Reflections on Moving

Jean Sexton writes:

It has been a while since I last moved. My first move was to move away from home, to a new town, to a new job. Over the months my little Toyota Starlet and I made trips to bring down books and plants, clothes and dishes, and all the essentials of keeping house. It took a long time, but eventually everything I needed came down. I stayed in my little apartment well over ten years.

The next time I moved, all my belongings had to be moved downstairs and hauled 10 miles out of town to a house I could stay in. My possessions had grown over the years and I had far more books, furniture, and other "stuff" than I had started with. The move was accomplished in two days. The unpacking took a very long time.

The good part about moving is that you are not bound by what you had done before. I could put things where they were best used, not where they had fit around what was already there. I could finally put all my canning supplies together, consolidate my gaming books, and decide that the things I had that I was not yet ready to part with (but didn't really use) could be stored in the barn. Over the years I could add a garden of daylilies, roses, and herbs. I planted azaleas around the house and fenced in the back yard so my boxer could safely play while I was at work. Some constants stayed -- the quilt my grandmother made for me is safely in the closet, the dog my grandfather carved for me is in the curio cabinet, the slingshot my father made for me (and that I cannot hit anything with) still is here, and the afghans my mother crocheted for me are in the cedar chest. However, new things have joined them -- a tiny dinosaur, a carved turtle, a print of a cat reading a spellbook, and a bookcase filled with ADB, Inc. products -- and I know that they are part of the new constants in my life.

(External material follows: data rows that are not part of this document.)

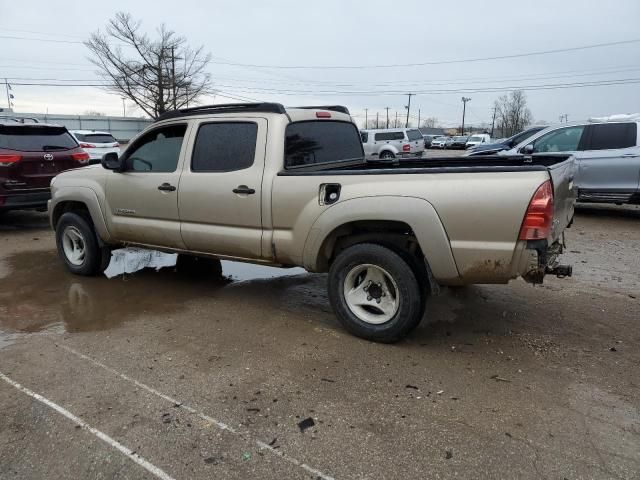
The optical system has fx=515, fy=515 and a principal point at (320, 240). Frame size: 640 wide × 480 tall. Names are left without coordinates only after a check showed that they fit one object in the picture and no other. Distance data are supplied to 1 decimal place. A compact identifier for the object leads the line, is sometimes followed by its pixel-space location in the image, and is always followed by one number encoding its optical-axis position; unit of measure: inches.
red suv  339.0
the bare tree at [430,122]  5349.4
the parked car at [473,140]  1995.6
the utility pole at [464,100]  3612.0
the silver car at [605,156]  370.9
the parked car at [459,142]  2106.8
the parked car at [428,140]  2269.9
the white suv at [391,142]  1023.6
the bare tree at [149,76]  1523.1
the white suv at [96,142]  648.4
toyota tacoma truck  138.4
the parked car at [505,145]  485.0
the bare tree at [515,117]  3280.0
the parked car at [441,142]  2192.4
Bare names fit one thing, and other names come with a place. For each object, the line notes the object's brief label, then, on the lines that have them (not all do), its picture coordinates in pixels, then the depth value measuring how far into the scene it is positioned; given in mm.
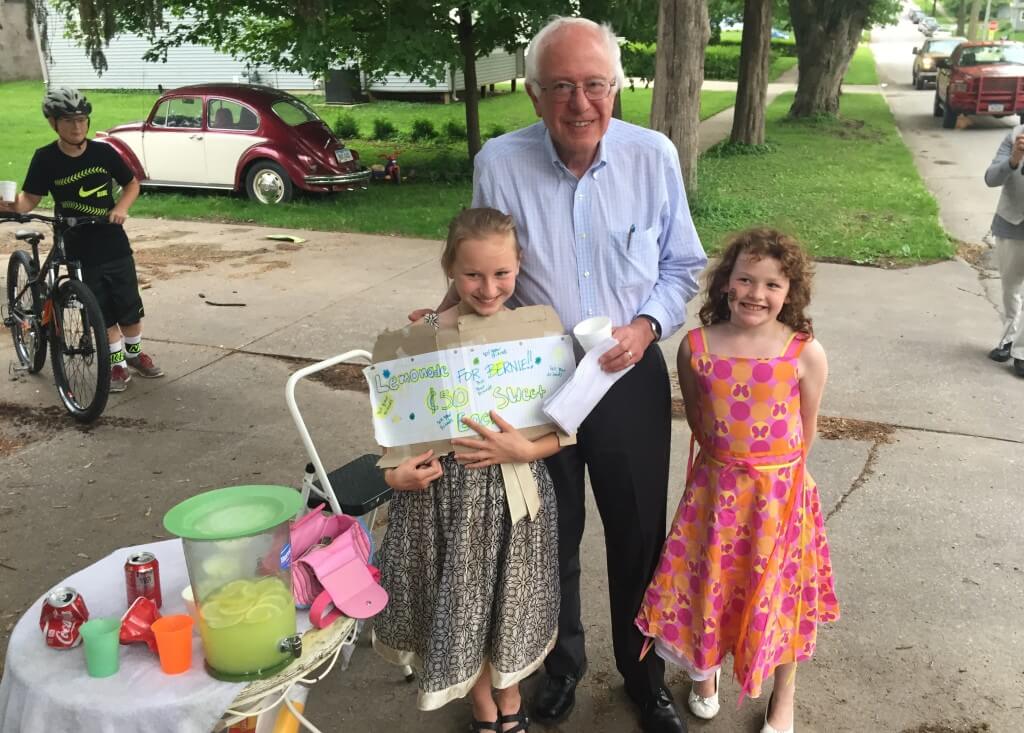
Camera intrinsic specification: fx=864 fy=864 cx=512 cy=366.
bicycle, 4992
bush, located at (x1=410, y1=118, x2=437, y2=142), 17469
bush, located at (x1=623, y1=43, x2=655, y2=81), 12641
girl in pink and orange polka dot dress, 2432
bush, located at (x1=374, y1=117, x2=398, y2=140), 18078
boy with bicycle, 5047
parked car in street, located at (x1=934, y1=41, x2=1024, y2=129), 18266
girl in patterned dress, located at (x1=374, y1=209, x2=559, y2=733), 2225
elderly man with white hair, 2260
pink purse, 2025
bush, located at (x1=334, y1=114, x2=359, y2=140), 18438
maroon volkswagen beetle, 11594
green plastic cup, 1792
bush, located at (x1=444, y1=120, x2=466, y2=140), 17375
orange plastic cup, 1805
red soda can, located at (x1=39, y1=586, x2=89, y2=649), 1886
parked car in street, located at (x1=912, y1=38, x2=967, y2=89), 27864
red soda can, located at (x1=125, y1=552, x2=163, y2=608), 2012
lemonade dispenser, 1800
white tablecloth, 1725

As ADB, Inc. moves, the people have a unique moment in time to think about the workflow and arrange things to suit them. Things will surely change there as Steve Cole and Steven Petrick will no longer be in the same office. Each of them can arrange his workspace to suit his own unique needs. Leanna's area looks larger and she can expand what she has into her new work area. Yet I know that the constants they will carry with them are intangible things -- professionalism, creativity, camaraderie, and care for their extended SFU family -- and will easily move with the people to a new building.

As I look down the road to a move to Amarillo in the not-so-distant future, I remind myself that a move can be a good thing. Fresh ideas and a new outlook -- a rebirth as it were -- are things that human beings and businesses need every once in a while. I look forward to that time when I get to shake up my life a little.